Coast Guard Offloads $700M of Cocaine in Florida
On Friday, the Coast Guard cutter Hamilton offloaded more than 26 tons of cocaine at Fort Lauderdale, Florida, the fruits of a three-month interdiction mission off of South and Central America. The street value of the seizures is just over $700 million – enough to cover the Hamilton's construction cost.
“This not only showcases the threat posed by dangerous cartels, gangs and criminal groups that make up extensive transitional organized crime networks, but it also highlights the commitment of the Coast Guard and its interagency partner’s efforts to detect, interdict, investigate and prosecute operatives for these criminal networks,” said Vice Adm. Karl Schultz, commander of U.S. Coast Guard Atlantic Area, in a statement.
Intercepts at sea are generally more high-impact than those onshore, Coast Guard officials say, because they allow authorities to confiscate large quantities at once. When shipments reach shore, they are broken up and sent overland to smaller local markets, making them harder to track down.

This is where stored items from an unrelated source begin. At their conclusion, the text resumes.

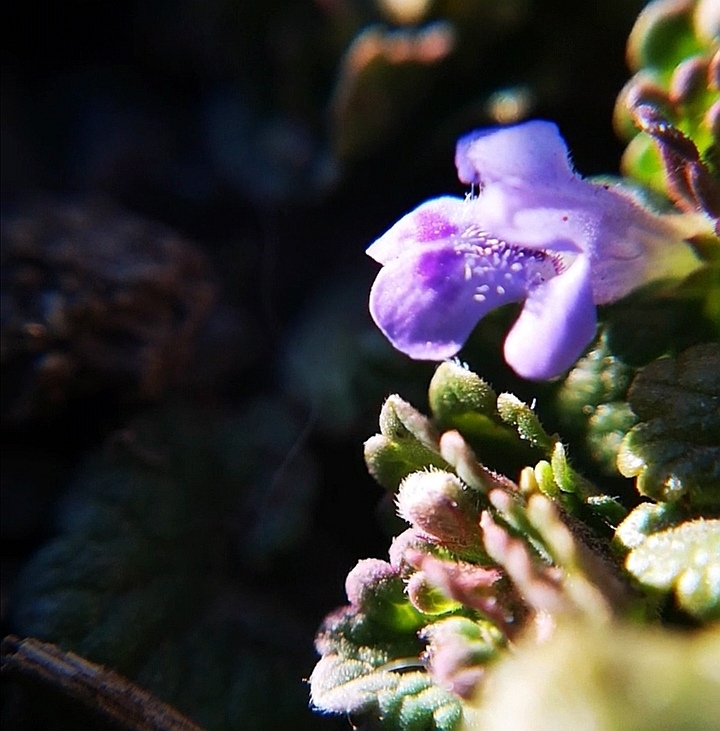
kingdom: Plantae
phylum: Tracheophyta
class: Magnoliopsida
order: Lamiales
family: Lamiaceae
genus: Glechoma
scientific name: Glechoma hederacea
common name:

Hamilton's deployment began in the Caribbean, where she participated in relief efforts in Haiti after the passage of Hurricane Matthew: her helicopter and small boat crews provided transportation for the U.S. ambassador and for the president of Haiti during the response.
She spent the majority of her voyage in the eastern Pacific, where she intercepted eleven vessels and seized 10 tons of cocaine – the largest contribution to the total offloaded in Miami on Friday. The balance was confiscated by Coast Guard law enforcement teams embarked on the cutters Mellon, Forward, Dependable, Active and Dauntless, and on the Canadian Navy vessels Edmonton and Brendon.
The Hamilton's success follows on the heels of the Coast Guard's record-setting antidrug actions last year, which netted nearly 200 tonnes of cocaine and 465 suspects over the 12 months ending September 30. The service noted that the tonnage it seized at sea outstripped the total seized on land by all U.S. agencies by a factor of three.
The Coast Guard says that over the past two years, it has increased personnel and resources in known drug transit zones, added intelligence and investigative resources and strengthened its international partnerships targeting transnational organized crime in the Western Hemisphere.